**Selection**
::::::::::
Unequal distribution of demographic dividend

Unequal distribution of  demographic dividend
x
Highlights

The final census figures of the country have officially been released now. The size of the country has not substantially changed except that a...

The final census figures of the country have officially been released now. The size of the country has not substantially changed except that a population of 376151 has been added to the provisional figures of 1210193422, announced about a year ago.

But, we have different demographic data sets that are valuable to analyse the impact of population on development and vice versa. The internationally reputed scholar and former Union Minister of Health and Family Planning Sripati Chandrasekhar, a Telugu bidda (born in Rajahmundry), contributed enormously to demography and population control.

His generation of demographers never looked at numbers as an advantage, unlike the present scholars who consider that the opportunities created by globalisation are beneficial to the populous Third World countries like India. The country, according to some, is beaming with young population that contribute demographic dividend. India is shining!

Demographic dividend is a situation where the decline in fertility rates would help reduce the dependency ratios that benefit a generation through; 1. Increase in the productive labour supply, 2. Increase in savings due to fewer dependents, 3. Opportunity to invest in human capital (education, health etc), 4. Increase in domestic demand due to the rise in the GDP, and 5. Foreign remittances by young migrants. Generally, the projections given by the IMF and the US census bureau are cited to show that India would surpass China by 2025 with young working age population. India would be 1.692 billion by 2050.
::::::::::
**Data excerpts**
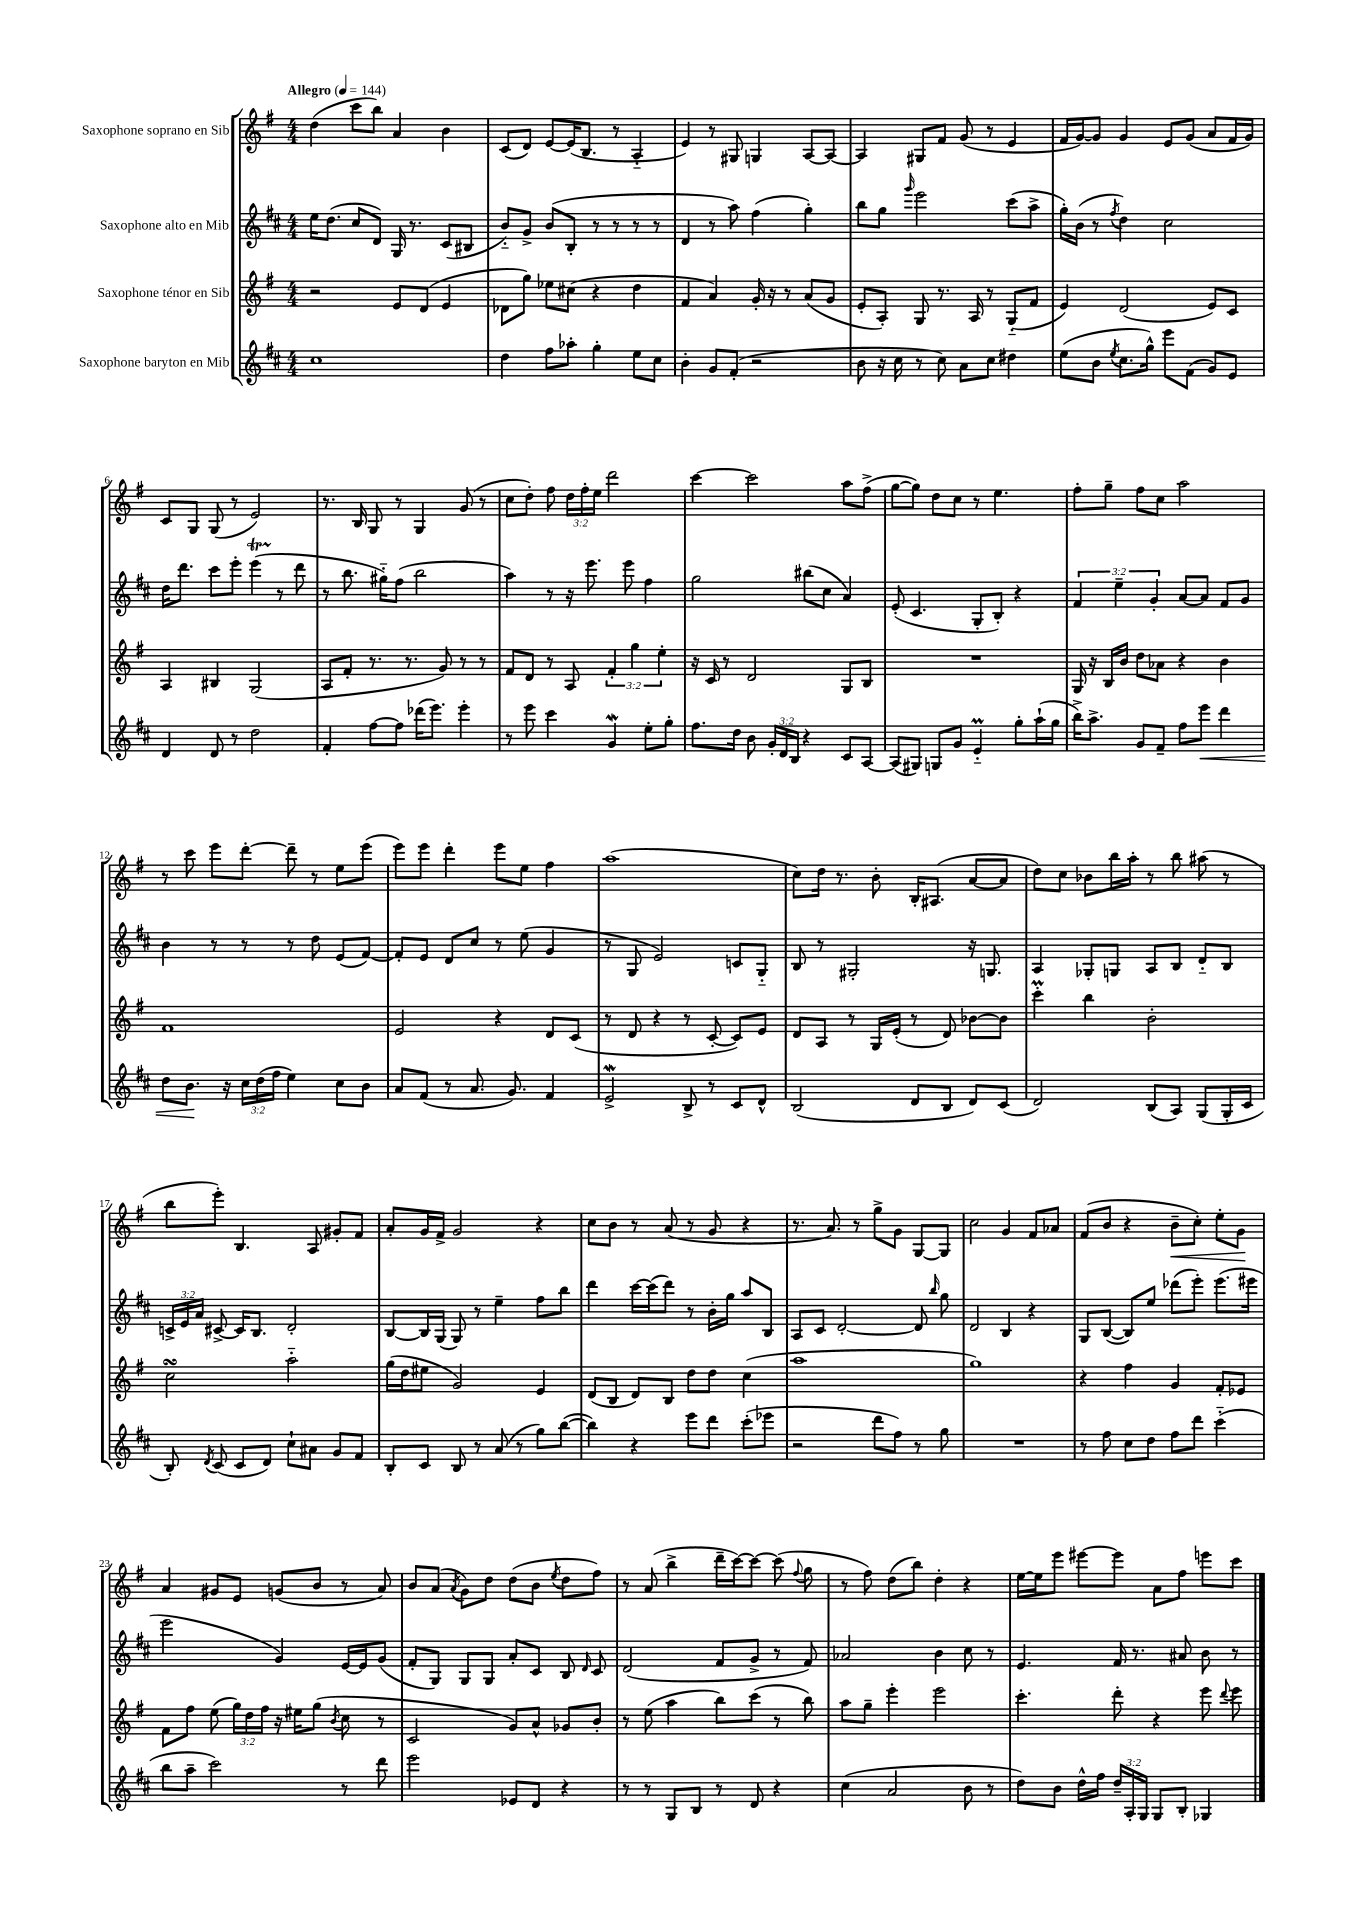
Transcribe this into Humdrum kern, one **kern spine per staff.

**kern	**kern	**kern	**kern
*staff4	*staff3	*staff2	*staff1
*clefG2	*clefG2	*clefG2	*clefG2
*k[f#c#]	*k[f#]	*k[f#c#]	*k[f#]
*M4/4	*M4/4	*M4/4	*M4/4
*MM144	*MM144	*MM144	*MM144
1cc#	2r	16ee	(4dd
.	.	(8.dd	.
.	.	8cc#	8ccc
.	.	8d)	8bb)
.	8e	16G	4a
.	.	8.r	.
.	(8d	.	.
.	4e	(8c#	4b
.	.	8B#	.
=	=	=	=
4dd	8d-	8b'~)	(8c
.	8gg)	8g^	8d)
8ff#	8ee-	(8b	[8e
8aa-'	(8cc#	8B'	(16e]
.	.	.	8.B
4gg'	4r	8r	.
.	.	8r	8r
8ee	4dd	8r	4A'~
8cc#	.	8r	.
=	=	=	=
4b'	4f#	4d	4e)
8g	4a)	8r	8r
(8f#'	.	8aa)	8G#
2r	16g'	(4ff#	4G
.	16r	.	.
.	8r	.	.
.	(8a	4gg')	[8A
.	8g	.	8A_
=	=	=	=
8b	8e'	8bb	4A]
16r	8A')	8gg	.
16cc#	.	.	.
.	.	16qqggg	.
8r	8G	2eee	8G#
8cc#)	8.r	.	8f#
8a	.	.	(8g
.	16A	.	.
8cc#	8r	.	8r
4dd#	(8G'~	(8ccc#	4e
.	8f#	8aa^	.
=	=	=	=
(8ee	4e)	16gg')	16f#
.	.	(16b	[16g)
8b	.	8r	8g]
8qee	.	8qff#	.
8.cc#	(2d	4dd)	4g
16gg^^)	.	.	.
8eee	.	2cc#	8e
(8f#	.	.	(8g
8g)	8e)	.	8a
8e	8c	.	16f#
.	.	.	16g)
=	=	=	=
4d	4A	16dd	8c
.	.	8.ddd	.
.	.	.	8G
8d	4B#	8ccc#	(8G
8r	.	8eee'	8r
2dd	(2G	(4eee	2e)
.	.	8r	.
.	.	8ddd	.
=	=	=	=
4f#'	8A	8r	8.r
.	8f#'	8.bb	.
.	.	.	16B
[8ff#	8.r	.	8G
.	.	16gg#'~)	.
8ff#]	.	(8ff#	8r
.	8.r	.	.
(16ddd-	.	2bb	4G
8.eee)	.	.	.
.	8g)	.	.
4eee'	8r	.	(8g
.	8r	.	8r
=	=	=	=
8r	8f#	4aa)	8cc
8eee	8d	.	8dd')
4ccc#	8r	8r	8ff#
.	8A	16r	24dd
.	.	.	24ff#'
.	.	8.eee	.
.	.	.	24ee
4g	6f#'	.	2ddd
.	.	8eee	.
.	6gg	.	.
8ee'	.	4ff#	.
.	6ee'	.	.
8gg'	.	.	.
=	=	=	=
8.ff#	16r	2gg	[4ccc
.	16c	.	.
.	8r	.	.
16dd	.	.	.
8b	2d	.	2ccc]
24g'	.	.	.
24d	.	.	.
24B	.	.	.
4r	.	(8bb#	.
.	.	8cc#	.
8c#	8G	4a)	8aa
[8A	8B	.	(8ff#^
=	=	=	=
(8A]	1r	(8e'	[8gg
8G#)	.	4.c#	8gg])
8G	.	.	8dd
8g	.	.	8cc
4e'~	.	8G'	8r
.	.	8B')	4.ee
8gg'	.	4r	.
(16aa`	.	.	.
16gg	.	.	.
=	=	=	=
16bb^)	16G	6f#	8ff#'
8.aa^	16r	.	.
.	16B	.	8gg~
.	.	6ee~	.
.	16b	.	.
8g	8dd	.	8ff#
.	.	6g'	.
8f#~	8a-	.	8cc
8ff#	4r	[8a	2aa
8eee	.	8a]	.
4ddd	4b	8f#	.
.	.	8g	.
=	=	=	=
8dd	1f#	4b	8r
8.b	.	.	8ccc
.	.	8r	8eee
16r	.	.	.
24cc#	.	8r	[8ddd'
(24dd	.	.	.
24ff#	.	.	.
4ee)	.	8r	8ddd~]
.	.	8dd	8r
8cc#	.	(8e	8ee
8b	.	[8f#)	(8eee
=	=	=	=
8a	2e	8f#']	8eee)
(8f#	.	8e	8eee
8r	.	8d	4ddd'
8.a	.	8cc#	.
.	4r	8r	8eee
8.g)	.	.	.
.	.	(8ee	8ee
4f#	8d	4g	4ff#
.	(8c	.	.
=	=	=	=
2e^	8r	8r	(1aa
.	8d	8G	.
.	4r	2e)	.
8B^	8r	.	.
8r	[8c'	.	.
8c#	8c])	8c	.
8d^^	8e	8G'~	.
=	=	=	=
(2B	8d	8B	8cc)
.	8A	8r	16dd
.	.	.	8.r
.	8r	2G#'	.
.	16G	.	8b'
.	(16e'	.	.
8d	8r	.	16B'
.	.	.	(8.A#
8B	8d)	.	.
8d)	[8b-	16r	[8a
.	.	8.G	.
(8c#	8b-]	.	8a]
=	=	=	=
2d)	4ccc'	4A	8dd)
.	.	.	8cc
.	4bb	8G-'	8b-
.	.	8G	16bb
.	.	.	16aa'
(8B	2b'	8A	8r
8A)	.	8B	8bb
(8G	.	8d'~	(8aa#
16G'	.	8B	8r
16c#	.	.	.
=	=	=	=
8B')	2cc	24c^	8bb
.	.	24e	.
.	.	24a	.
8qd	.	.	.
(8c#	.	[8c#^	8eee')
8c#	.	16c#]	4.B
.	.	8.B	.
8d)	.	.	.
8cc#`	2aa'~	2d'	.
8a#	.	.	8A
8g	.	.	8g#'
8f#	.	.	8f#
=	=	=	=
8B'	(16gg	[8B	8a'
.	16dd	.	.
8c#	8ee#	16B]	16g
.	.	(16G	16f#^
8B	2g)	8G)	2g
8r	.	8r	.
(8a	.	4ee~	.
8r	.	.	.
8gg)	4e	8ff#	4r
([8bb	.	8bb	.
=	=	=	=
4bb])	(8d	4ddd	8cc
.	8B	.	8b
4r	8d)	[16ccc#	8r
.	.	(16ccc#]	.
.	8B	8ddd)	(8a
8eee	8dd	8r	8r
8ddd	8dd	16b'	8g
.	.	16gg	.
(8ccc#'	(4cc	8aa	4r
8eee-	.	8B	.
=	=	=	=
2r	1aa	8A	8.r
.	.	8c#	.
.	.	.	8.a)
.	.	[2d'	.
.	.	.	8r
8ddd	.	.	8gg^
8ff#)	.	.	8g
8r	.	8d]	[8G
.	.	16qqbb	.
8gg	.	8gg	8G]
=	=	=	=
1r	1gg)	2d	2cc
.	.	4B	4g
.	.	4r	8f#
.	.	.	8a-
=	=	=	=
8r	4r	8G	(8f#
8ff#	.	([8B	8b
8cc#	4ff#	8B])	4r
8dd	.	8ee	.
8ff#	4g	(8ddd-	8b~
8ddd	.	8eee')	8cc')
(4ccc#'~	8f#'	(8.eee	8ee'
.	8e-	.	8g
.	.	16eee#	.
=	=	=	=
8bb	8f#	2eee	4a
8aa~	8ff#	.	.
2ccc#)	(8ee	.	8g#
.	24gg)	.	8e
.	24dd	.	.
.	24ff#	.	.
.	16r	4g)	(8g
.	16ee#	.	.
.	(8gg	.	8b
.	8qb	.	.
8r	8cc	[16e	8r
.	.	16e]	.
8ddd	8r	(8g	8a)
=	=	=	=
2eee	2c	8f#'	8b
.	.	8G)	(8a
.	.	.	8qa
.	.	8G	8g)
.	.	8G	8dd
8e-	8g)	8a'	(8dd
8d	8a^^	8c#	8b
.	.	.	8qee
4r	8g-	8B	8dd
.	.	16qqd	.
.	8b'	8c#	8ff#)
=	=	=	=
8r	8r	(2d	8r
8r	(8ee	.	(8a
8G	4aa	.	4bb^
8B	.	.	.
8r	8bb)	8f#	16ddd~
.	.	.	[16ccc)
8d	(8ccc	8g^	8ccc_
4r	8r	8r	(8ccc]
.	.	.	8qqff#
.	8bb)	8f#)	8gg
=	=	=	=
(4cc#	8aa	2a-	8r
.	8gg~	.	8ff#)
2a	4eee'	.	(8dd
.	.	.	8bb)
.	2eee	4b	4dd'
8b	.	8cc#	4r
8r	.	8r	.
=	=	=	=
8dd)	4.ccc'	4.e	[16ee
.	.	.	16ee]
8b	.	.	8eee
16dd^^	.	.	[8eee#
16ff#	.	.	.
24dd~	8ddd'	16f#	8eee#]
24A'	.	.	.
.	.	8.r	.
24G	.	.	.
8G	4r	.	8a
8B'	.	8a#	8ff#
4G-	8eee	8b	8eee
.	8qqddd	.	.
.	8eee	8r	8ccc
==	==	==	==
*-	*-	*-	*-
::::::::::
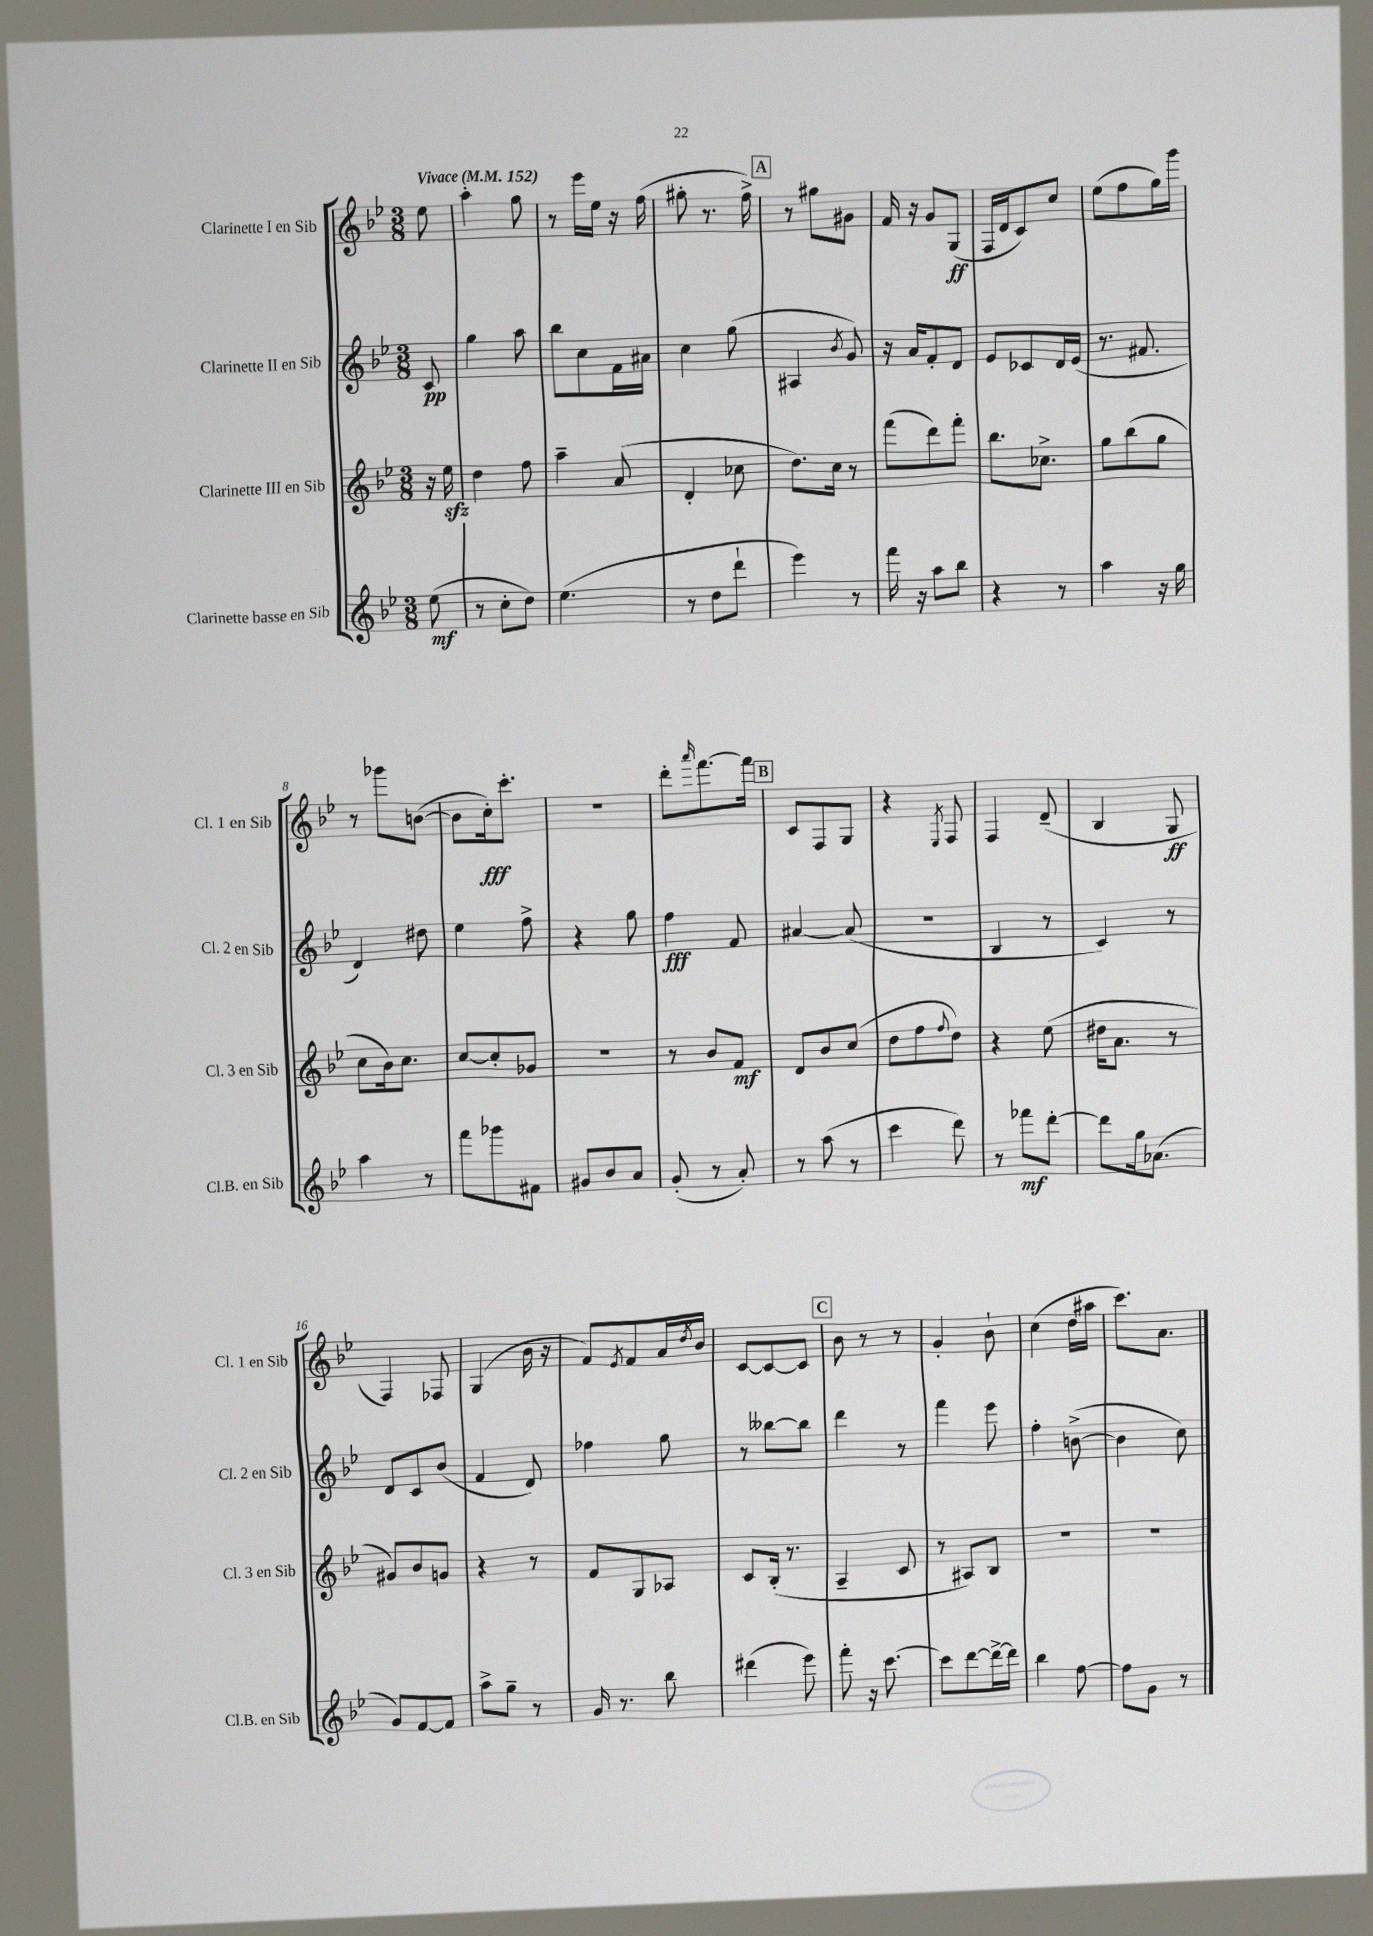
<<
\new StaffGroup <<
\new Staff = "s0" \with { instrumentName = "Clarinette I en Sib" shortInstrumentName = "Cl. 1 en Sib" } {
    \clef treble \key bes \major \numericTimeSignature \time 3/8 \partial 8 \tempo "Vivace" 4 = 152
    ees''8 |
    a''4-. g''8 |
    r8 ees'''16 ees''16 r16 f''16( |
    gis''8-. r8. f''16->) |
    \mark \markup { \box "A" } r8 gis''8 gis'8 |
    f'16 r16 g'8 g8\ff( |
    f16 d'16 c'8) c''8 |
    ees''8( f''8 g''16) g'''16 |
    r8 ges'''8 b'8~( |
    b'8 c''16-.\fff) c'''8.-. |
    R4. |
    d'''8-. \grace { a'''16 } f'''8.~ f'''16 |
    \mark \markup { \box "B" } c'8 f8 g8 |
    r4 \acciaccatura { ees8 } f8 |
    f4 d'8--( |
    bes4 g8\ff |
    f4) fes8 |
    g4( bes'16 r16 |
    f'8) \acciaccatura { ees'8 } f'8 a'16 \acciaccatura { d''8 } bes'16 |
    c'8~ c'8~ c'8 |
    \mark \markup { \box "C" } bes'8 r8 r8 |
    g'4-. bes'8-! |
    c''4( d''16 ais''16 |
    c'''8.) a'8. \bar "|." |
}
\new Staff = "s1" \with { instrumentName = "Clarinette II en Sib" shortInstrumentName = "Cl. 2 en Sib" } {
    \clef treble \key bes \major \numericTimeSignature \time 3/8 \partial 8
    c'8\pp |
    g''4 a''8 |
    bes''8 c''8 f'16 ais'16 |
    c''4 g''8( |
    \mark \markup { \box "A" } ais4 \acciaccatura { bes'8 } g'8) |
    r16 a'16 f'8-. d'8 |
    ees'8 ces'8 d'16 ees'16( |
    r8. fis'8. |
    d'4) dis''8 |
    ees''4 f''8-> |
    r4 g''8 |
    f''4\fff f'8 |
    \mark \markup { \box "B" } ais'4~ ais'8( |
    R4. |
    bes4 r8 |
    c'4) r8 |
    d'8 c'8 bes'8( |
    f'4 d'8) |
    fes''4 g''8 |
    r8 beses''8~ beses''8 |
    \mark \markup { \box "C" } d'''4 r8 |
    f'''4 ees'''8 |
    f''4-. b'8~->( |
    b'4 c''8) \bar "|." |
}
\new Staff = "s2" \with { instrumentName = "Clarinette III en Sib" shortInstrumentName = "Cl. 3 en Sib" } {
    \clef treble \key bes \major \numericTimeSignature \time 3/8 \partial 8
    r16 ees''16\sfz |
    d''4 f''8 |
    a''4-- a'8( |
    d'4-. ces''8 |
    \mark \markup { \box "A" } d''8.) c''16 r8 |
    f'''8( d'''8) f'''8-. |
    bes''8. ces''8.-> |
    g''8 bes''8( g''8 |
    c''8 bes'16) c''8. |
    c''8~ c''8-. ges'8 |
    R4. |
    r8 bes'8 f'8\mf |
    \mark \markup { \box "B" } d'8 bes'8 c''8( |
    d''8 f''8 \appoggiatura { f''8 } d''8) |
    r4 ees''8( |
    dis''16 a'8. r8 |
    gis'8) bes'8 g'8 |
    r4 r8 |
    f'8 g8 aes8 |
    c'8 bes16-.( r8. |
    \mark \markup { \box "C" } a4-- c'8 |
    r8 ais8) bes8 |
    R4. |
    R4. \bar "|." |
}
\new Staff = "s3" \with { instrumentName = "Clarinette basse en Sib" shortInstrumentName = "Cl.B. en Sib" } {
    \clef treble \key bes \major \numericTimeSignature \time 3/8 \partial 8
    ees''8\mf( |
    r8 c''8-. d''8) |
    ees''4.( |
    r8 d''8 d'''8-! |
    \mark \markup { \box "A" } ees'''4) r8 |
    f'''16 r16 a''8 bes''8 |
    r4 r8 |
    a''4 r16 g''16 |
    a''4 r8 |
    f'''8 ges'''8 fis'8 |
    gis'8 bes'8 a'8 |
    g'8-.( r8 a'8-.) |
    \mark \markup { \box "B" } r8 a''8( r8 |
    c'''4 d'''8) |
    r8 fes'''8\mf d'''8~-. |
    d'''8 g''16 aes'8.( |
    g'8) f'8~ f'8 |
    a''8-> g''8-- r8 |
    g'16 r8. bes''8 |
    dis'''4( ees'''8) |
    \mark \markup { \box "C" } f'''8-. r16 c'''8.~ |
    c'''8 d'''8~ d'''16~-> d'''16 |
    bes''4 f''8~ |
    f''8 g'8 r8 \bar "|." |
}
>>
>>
::::::::::
**Work to do**
a - List every means the demographic dividend text gives by which declining fertility rates benefit a generation.
b - Count the lines of the records that contain the string "kern", treating case as significant, and give only the number.
The text and the records come from unrelated sources.

**Answers given**
a -
1. Increase in the productive labour supply
2. Increase in savings due to fewer dependents
3. Opportunity to invest in human capital (education, health etc)
4. Increase in domestic demand due to the rise in the GDP
5. Foreign remittances by young migrants

b - 2